Winstein nodded. "That's him. Served two years of a five-year sentence, got out on parole about a year ago. I just got word from a confidential source that he's going to try to send up another one."
"I didn't know things were so pleasant at Alcatraz," Elshawe said. "He seems to be trying awfully hard to get back in."
"Not according to what my informant says. This time, he's going to ask for permission. And this time, he's going to have a piloted craft, not a self-guided missile, like he did in '79."
"Hoho. Well, there might be a story in it, but I can't see that it would be much of one. It isn't as if a rocket shoot were something unusual. The only thing unusual about it is that it's a private enterprise shoot instead of a Government one."
Winstein said: "Might be more to it than that. Do you remember the trial in '79?"

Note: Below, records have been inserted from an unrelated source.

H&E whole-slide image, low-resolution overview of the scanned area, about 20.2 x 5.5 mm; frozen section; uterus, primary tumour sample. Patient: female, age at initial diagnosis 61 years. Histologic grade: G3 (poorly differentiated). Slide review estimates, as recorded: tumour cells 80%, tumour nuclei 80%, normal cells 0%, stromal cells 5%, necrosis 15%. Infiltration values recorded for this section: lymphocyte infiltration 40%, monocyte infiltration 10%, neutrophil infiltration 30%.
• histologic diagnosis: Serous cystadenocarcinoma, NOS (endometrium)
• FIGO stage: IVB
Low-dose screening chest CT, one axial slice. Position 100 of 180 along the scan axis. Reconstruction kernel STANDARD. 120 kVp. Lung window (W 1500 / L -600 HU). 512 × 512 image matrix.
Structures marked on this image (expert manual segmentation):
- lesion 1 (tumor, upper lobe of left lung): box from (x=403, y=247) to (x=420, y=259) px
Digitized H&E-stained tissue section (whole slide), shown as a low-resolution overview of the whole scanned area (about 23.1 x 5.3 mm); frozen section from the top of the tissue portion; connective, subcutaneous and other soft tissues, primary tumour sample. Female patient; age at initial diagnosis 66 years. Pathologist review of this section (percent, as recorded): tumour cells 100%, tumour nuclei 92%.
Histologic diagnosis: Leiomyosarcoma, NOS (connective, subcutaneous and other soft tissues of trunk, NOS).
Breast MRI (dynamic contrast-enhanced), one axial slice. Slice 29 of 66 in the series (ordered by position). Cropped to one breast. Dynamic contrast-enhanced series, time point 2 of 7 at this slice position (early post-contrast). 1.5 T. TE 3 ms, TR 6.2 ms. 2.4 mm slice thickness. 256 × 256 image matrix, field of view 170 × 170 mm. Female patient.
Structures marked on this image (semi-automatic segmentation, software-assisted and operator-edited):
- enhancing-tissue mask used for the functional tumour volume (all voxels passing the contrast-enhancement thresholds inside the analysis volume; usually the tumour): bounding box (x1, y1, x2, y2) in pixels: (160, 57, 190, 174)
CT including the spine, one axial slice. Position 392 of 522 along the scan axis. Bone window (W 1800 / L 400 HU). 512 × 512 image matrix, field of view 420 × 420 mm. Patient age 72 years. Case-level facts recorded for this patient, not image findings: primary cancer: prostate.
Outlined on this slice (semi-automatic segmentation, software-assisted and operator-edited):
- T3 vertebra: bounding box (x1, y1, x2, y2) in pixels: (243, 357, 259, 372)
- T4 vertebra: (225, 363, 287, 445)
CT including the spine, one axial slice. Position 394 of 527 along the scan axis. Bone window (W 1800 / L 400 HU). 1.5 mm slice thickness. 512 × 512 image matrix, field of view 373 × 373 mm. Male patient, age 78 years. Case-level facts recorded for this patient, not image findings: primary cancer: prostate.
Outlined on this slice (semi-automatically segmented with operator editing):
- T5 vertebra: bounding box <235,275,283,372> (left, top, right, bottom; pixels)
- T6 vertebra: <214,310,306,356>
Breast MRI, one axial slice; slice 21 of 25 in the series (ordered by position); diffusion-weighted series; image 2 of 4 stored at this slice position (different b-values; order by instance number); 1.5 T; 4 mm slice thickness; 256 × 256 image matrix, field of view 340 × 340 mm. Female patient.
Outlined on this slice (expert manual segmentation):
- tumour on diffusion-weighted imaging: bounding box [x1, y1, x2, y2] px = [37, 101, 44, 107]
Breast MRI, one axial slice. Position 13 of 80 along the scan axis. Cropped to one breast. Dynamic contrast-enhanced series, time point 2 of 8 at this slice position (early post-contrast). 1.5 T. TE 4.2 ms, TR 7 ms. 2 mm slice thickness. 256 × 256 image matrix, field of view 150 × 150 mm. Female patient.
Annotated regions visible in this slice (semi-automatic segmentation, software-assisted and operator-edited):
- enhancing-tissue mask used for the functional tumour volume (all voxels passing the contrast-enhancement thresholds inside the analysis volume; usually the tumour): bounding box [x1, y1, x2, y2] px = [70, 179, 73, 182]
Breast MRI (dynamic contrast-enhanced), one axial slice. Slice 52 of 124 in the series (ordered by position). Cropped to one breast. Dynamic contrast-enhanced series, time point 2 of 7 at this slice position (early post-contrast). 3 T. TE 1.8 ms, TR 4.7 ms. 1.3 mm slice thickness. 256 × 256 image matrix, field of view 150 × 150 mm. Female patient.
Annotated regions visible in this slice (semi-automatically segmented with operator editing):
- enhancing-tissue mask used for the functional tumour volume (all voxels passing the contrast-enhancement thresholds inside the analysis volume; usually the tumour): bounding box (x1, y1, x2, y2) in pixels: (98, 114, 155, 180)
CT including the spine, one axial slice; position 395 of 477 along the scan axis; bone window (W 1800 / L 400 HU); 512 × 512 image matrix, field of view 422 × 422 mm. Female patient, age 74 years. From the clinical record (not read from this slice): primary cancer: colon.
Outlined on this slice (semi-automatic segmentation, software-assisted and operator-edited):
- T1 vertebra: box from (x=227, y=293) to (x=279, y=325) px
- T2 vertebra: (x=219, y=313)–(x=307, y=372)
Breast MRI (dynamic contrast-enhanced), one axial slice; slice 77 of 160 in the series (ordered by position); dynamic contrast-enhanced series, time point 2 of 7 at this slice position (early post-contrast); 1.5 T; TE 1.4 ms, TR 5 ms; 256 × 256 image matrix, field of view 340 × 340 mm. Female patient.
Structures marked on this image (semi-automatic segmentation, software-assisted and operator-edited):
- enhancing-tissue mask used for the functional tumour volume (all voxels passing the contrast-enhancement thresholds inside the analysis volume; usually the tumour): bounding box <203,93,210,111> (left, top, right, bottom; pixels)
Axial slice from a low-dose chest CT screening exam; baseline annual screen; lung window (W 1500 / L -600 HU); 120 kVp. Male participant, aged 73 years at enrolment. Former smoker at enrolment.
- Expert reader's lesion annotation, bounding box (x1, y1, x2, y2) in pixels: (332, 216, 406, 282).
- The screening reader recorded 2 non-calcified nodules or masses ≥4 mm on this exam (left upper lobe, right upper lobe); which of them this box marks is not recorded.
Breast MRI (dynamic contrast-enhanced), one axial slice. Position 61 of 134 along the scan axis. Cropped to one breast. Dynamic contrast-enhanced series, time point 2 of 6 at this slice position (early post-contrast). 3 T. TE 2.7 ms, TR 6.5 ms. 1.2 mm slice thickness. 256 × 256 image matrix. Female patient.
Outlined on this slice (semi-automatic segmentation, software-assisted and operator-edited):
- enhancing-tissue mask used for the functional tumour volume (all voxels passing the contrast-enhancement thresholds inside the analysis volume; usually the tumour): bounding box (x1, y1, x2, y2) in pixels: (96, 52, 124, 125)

"Vaguely. As I remember it, he claimed he didn't send up a rocket, but the evidence showed overwhelmingly that he had. The jury wasn't out more than a few minutes, as I remember."
"There was a little more to it than that," Winstein said.
"I was in South Africa at the time," Elshawe said. "Covering the civil war down there, remember?"
"That's right. You're excused," Winstein said, grinning. "The thing was that Malcom Porter didn't claim he hadn't sent the thing up. What he did claim was that it wasn't a rocket. He claimed that he had a new kind of drive in it—something that didn't use rockets.
"The Army picked the thing up on their radar screens, going straight up at high acceleration. They bracketed it with Cobra pursuit rockets and blew it out of the sky when it didn't respond to identification signals. They could trace the thing back to its launching pad, of course, and they nabbed Malcom Porter.